§ **提供データ**:

▼

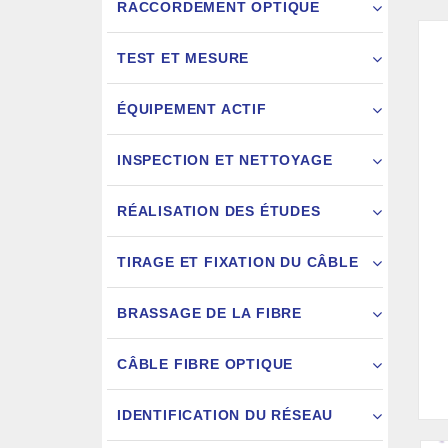
RACCORDEMENT OPTIQUE
TEST ET MESURE
ÉQUIPEMENT ACTIF
INSPECTION ET NETTOYAGE
RÉALISATION DES ÉTUDES
FIXATION
TIRAGE ET FIXATION DU CÂBLE
JARRETIÈ
BRASSAGE DE LA FIBRE
CÂBLE FIBRE OPTIQUE
IDENTIFICATION DU RÉSEAU
AIGU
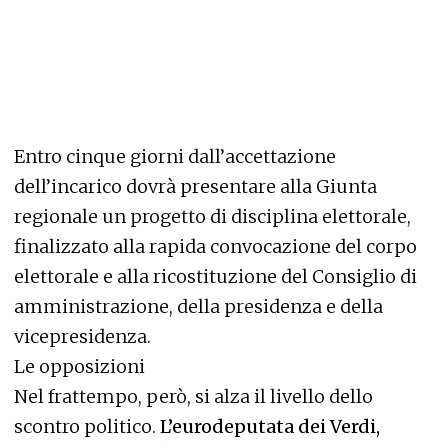
Entro cinque giorni dall’accettazione
dell’incarico dovrà presentare alla Giunta
regionale un progetto di disciplina elettorale,
finalizzato alla rapida convocazione del corpo
elettorale e alla ricostituzione del Consiglio di
amministrazione, della presidenza e della
vicepresidenza.
Le opposizioni
Nel frattempo, però, si alza il livello dello
scontro politico.
L’eurodeputata dei Verdi,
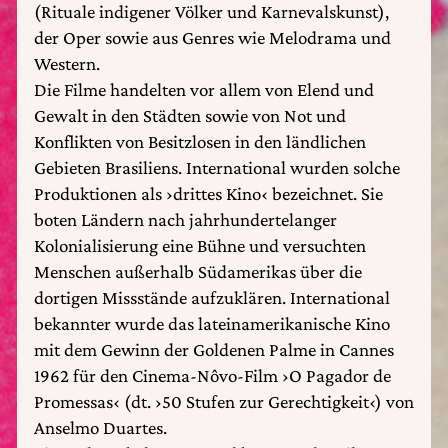
(Rituale indigener Völker und Karnevalskunst),
der Oper sowie aus Genres wie Melodrama und
Western.
Die Filme handelten vor allem von Elend und
Gewalt in den Städten sowie von Not und
Konflikten von Besitzlosen in den ländlichen
Gebieten Brasiliens. International wurden solche
Produktionen als ›drittes Kino‹ bezeichnet. Sie
boten Ländern nach jahrhundertelanger
Kolonialisierung eine Bühne und versuchten
Menschen außerhalb Südamerikas über die
dortigen Missstände aufzuklären. International
bekannter wurde das lateinamerikanische Kino
mit dem Gewinn der Goldenen Palme in Cannes
1962 für den Cinema-Nôvo-Film ›O Pagador de
Promessas‹ (dt. ›50 Stufen zur Gerechtigkeit‹) von
Anselmo Duartes.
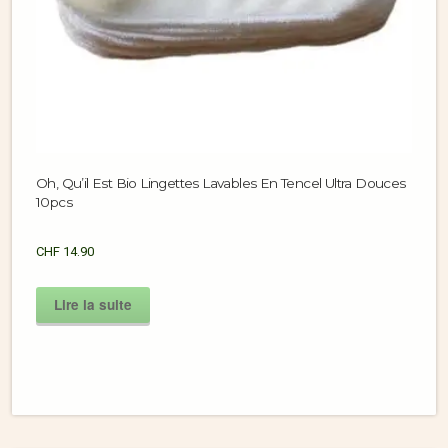
Oh, Qu’il Est Bio Lingettes Lavables En Tencel Ultra Douces
10pcs
CHF
14.90
Lire la suite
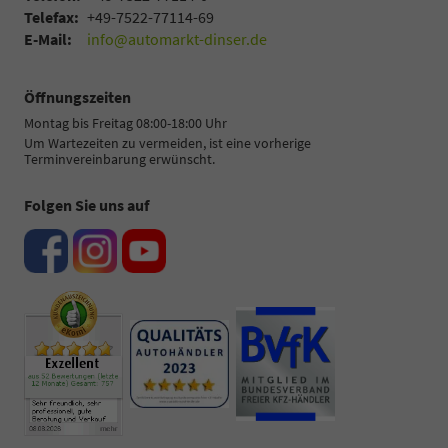
Telefax:
+49-7522-77114-69
E-Mail:
info@automarkt-dinser.de
Öffnungszeiten
Montag bis Freitag 08:00-18:00 Uhr
Um Wartezeiten zu vermeiden, ist eine vorherige
Terminvereinbarung erwünscht.
Folgen Sie uns auf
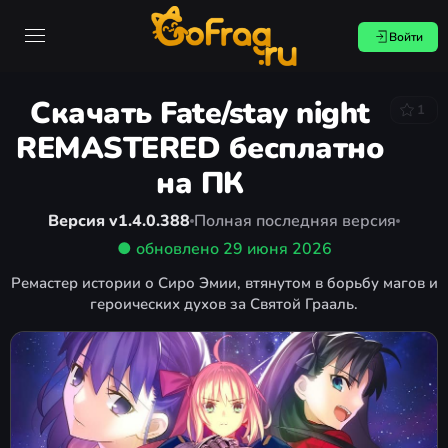
Войти
Скачать Fate/stay night
1
REMASTERED бесплатно
на ПК
Версия v1.4.0.388
Полная последняя версия
● обновлено
29 июня 2026
Ремастер истории о Сиро Эмии, втянутом в борьбу магов и
героических духов за Святой Грааль.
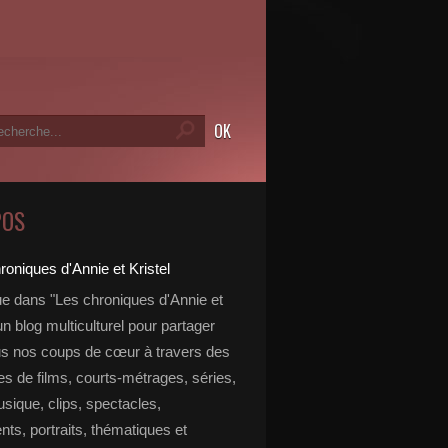
POS
e dans "Les chroniques d'Annie et
 un blog multiculturel pour partager
s nos coups de cœur à travers des
s de films, courts-métrages, séries,
usique, clips, spectacles,
ts, portraits, thématiques et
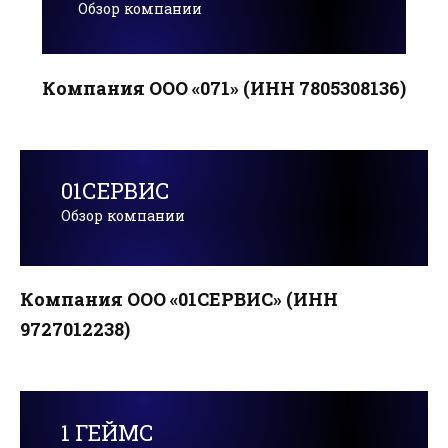
Обзор компании
Компания ООО «071» (ИНН 7805308136)
01СЕРВИС
Обзор компании
Компания ООО «01СЕРВИС» (ИНН
9727012238)
1 ГЕЙМС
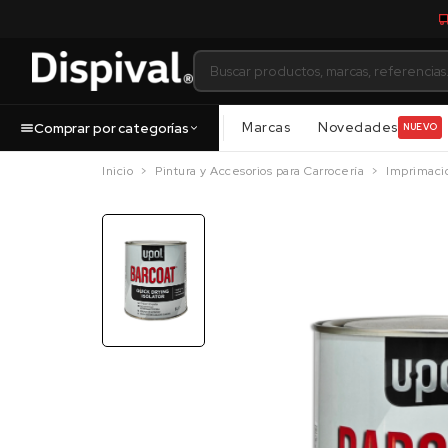
Marcas
Novedades
Comprar por categorías
NUEVO
Inicio
Pintura y Accesorios para Carrocería
Imprimaci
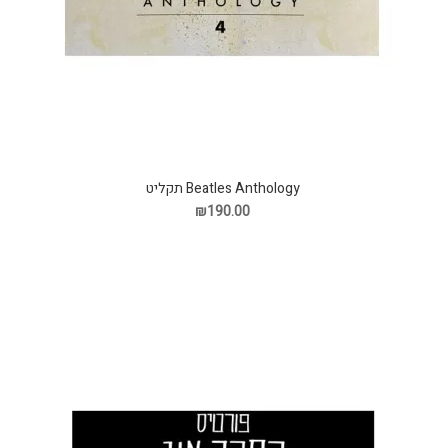
Beatles Anthology תקליט
₪190.00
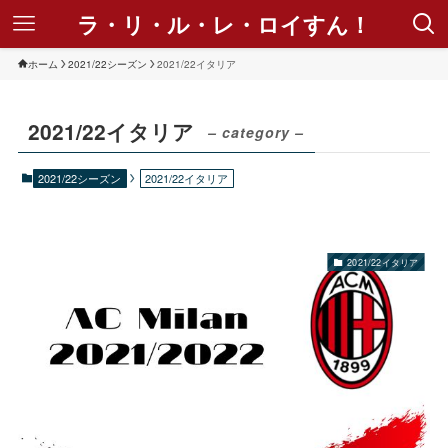
ラ・リ・ル・レ・ロイすん！
ホーム
2021/22シーズン
2021/22イタリア
2021/22イタリア
– category –
2021/22シーズン
2021/22イタリア
2021/22イタリア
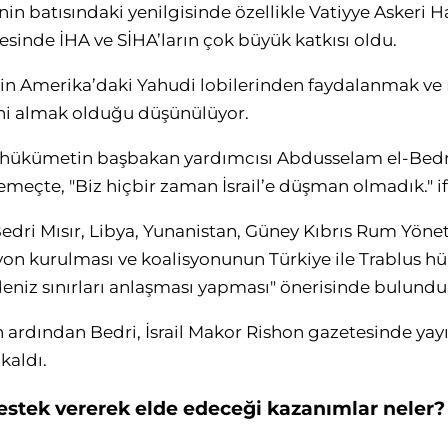
nin batısındaki yenilgisinde özellikle Vatiyye Askeri 
esinde İHA ve SİHA’ların çok büyük katkısı oldu.
inin Amerika’daki Yahudi lobilerinden faydalanmak v
ni almak olduğu düşünülüyor.
 hükümetin başbakan yardımcısı Abdusselam el-Bedri, 
meçte, "Biz hiçbir zaman İsrail’e düşman olmadık." if
Bedri Mısır, Libya, Yunanistan, Güney Kıbrıs Rum Yöne
syon kurulması ve koalisyonunun Türkiye ile Trablus 
deniz sınırları anlaşması yapması" önerisinde bulundu
n ardından Bedri, İsrail Makor Rishon gazetesinde yay
kaldı.
 destek vererek elde edeceği kazanımlar neler?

▲

§ **課題の指示**: 上のリストから、文字列「CÂBLE」を含む行をすべて返しなさい。大文字と小文字は区別すること。

§ **解答例**:
TIRAGE ET FIXATION DU CÂBLE
CÂBLE FIBRE OPTIQUE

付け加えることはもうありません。